* _DATA RECORDS_
[BEGIN]
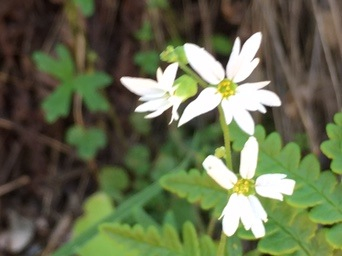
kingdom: Plantae
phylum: Tracheophyta
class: Magnoliopsida
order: Saxifragales
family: Saxifragaceae
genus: Lithophragma
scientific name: Lithophragma heterophyllum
[END]
* _GOAL OF THE EXERCISE_
Copy the lines above word for word, leaving out the pictures.

* _WRITTEN RESPONSE_
kingdom: Plantae
phylum: Tracheophyta
class: Magnoliopsida
order: Saxifragales
family: Saxifragaceae
genus: Lithophragma
scientific name: Lithophragma heterophyllum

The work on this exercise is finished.